[EXERCISE PROMPT]: Once you find the line below that has "этнические туркмены.", output it and every line after it exactly, stopping after the line that has "modifier vos préférences. Pour plus", with no pictures.

Dataset entries
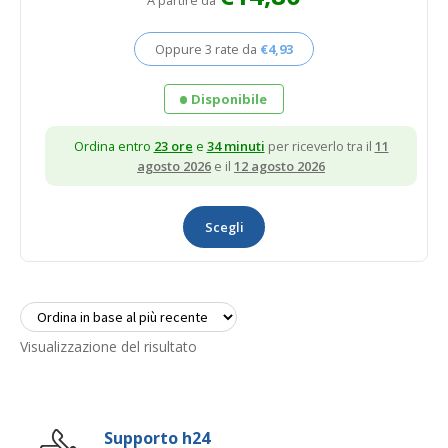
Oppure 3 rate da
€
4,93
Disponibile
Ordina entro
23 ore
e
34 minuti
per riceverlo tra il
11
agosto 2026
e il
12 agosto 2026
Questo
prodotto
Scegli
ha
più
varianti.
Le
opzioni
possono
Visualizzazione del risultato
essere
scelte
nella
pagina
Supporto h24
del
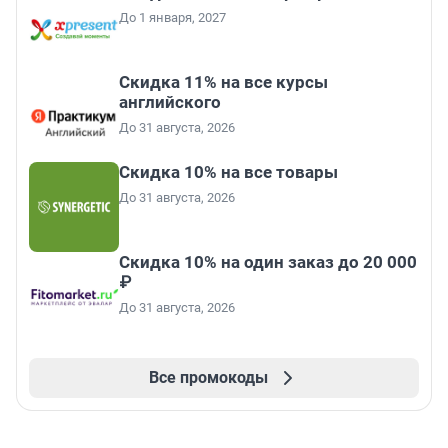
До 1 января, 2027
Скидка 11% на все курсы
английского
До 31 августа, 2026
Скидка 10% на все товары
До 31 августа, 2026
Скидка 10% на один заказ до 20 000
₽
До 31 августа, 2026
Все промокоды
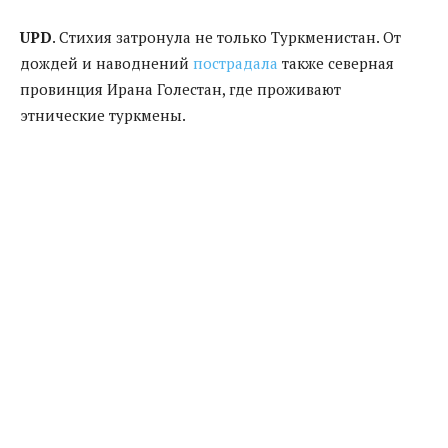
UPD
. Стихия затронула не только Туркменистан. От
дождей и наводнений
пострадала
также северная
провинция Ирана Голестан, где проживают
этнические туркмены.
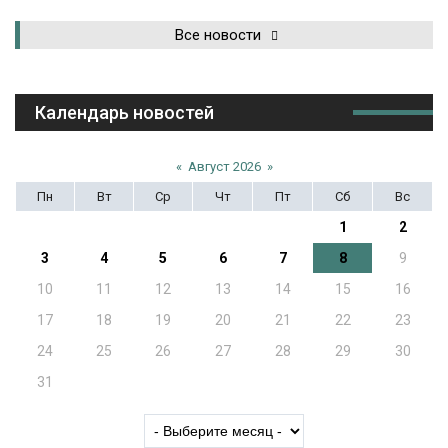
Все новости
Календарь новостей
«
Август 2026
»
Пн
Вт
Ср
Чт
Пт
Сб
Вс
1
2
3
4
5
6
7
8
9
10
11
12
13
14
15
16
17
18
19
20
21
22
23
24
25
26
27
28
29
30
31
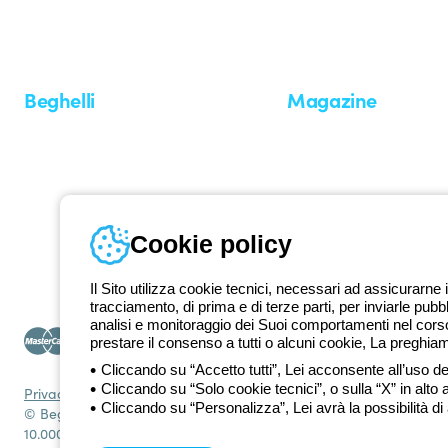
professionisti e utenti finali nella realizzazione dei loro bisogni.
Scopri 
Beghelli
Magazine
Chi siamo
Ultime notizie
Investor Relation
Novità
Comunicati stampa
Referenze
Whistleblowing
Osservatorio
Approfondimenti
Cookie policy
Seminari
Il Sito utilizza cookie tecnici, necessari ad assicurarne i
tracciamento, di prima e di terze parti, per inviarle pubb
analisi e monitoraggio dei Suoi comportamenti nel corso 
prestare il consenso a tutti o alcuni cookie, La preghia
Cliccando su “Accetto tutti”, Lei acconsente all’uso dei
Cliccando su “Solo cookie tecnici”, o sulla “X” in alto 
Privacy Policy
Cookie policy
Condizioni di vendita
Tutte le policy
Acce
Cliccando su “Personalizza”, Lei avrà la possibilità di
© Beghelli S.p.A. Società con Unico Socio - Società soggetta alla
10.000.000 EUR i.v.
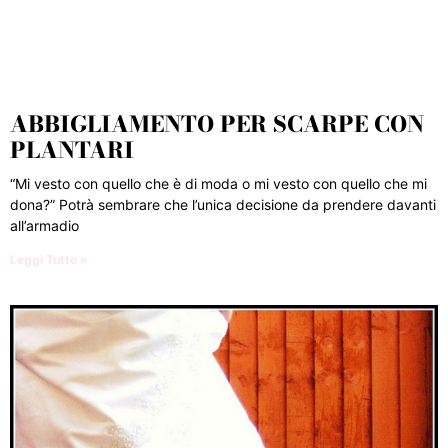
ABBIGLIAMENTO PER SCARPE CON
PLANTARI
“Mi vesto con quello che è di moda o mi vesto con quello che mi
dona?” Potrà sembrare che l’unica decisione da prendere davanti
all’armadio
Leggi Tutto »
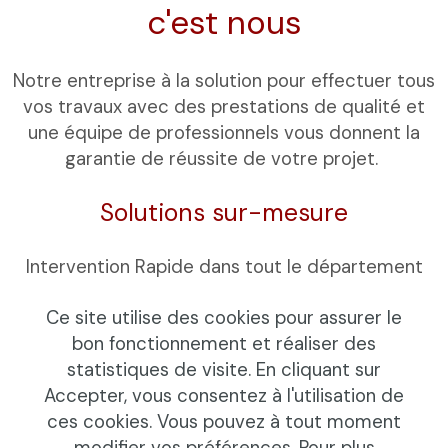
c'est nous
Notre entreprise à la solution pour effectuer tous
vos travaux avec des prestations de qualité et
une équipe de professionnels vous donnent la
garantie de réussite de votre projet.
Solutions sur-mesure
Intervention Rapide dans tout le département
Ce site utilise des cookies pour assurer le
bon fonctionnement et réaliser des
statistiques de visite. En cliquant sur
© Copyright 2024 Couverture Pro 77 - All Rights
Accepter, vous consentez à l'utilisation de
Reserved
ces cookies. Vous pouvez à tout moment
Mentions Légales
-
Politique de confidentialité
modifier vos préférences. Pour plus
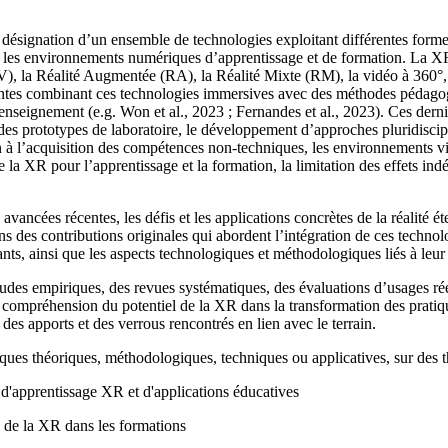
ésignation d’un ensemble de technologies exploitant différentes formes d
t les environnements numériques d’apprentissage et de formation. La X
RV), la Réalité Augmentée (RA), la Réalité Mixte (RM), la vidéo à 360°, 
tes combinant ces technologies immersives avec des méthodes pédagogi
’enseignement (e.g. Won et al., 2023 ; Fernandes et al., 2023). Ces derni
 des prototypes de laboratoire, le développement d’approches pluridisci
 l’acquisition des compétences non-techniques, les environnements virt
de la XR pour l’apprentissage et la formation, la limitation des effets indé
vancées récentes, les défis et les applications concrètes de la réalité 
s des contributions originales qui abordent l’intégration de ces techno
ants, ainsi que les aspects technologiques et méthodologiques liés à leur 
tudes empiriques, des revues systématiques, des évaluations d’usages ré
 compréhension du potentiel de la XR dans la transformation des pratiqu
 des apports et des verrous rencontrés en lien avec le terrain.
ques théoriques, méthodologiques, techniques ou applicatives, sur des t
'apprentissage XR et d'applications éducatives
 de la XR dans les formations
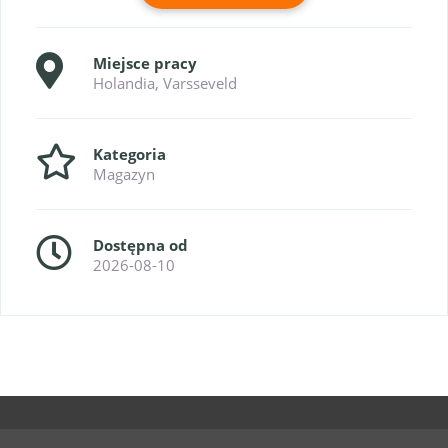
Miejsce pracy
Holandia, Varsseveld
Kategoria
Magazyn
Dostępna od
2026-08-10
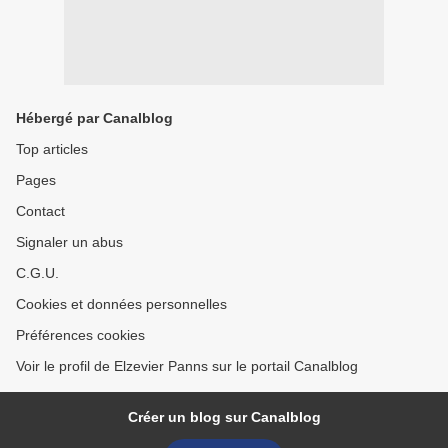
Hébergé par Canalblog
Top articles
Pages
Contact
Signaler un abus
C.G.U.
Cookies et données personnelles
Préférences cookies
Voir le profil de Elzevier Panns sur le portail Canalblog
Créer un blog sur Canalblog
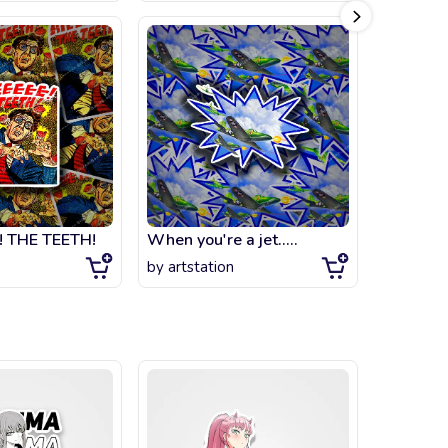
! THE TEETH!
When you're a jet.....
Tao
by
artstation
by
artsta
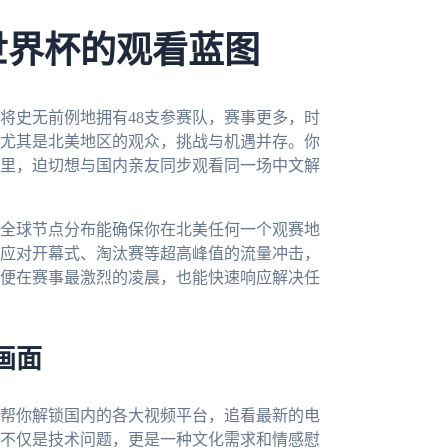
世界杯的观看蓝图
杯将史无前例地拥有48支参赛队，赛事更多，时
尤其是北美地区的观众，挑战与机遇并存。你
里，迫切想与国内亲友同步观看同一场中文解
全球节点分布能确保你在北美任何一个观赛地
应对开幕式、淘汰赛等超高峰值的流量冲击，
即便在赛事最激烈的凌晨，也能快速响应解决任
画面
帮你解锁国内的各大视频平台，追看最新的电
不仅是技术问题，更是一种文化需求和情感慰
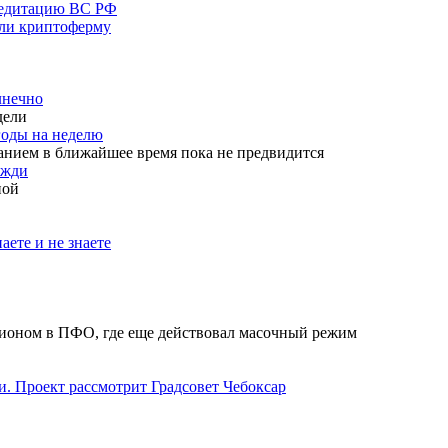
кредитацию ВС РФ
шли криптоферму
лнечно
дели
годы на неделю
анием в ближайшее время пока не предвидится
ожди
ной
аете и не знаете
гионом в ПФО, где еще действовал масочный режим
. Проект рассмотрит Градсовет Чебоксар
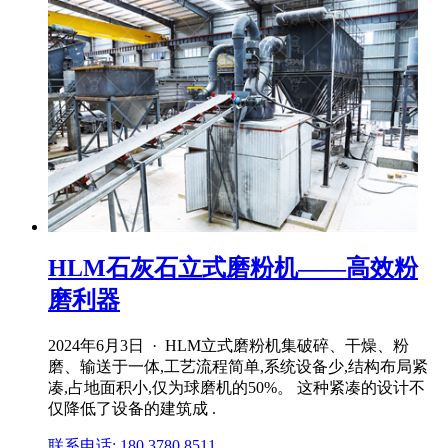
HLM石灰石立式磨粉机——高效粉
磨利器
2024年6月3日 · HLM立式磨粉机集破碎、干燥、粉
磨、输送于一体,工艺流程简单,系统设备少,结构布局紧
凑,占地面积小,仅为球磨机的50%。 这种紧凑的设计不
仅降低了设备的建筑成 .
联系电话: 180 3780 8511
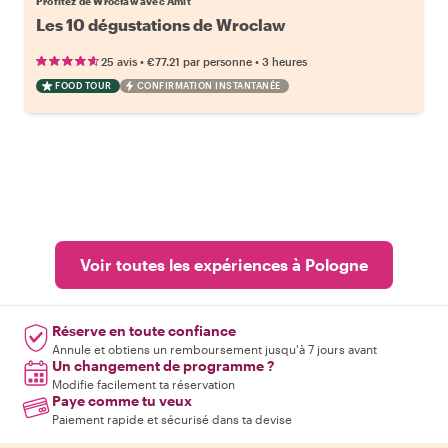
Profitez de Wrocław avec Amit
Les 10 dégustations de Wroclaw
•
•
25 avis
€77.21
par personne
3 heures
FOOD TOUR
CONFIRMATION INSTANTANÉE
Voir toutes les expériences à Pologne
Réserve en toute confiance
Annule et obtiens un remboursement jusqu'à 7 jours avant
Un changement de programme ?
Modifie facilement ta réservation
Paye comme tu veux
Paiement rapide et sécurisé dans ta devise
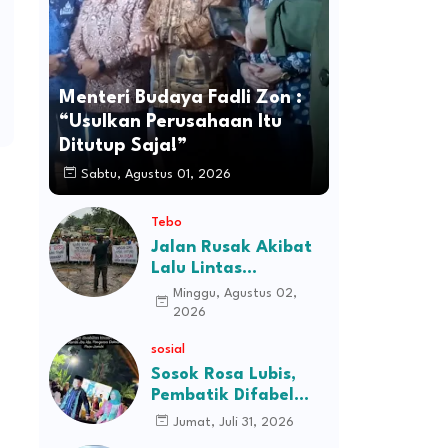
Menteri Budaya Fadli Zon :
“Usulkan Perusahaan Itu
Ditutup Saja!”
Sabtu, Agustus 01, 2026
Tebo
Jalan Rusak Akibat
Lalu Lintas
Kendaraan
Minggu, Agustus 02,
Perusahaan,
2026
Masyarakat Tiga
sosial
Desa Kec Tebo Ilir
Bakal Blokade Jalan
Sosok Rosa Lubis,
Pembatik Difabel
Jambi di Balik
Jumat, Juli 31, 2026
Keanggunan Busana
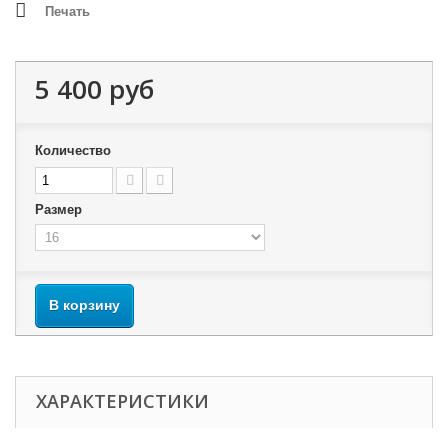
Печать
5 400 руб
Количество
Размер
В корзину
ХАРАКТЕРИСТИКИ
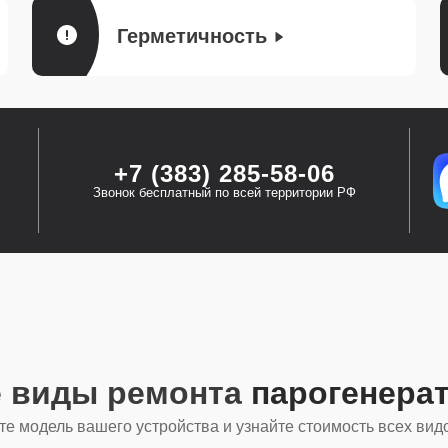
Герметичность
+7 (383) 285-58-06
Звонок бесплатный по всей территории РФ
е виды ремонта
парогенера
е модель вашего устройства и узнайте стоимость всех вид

[FINAL ANSWER]:
этнические туркмены.
Все новости
Календарь новостей
«
Август 2026
»
Пн
Вт
Ср
Чт
Пт
Сб
Вс
1
2
3
4
5
6
7
8
9
10
11
12
13
14
15
16
17
18
19
20
21
22
23
24
25
26
27
28
29
30
31
professionisti e utenti finali nella realizzazione dei loro bisogni.
Scopri 
Beghelli
Magazine
Chi siamo
Ultime notizie
Investor Relation
Novità
Comunicati stampa
Referenze
Whistleblowing
Osservatorio
Approfondimenti
Cookie policy
Seminari
Il Sito utilizza cookie tecnici, necessari ad assicurarne i
tracciamento, di prima e di terze parti, per inviarle pubb
analisi e monitoraggio dei Suoi comportamenti nel corso 
prestare il consenso a tutti o alcuni cookie, La preghia
Cliccando su “Accetto tutti”, Lei acconsente all’uso dei
Cliccando su “Solo cookie tecnici”, o sulla “X” in alto 
Privacy Policy
Cookie policy
Condizioni di vendita
Tutte le policy
Acce
Cliccando su “Personalizza”, Lei avrà la possibilità di
© Beghelli S.p.A. Società con Unico Socio - Società soggetta alla
10.000.000 EUR i.v.
ABBIGLIAMENTO PER SCARPE CON
PLANTARI
“Mi vesto con quello che è di moda o mi vesto con quello che mi
dona?” Potrà sembrare che l’unica decisione da prendere davanti
all’armadio
Leggi Tutto »
c'est nous
Notre entreprise à la solution pour effectuer tous
vos travaux avec des prestations de qualité et
une équipe de professionnels vous donnent la
garantie de réussite de votre projet.
Solutions sur-mesure
Intervention Rapide dans tout le département
Ce site utilise des cookies pour assurer le
bon fonctionnement et réaliser des
statistiques de visite. En cliquant sur
© Copyright 2024 Couverture Pro 77 - All Rights
Accepter, vous consentez à l'utilisation de
Reserved
ces cookies. Vous pouvez à tout moment
Mentions Légales
-
Politique de confidentialité
modifier vos préférences. Pour plus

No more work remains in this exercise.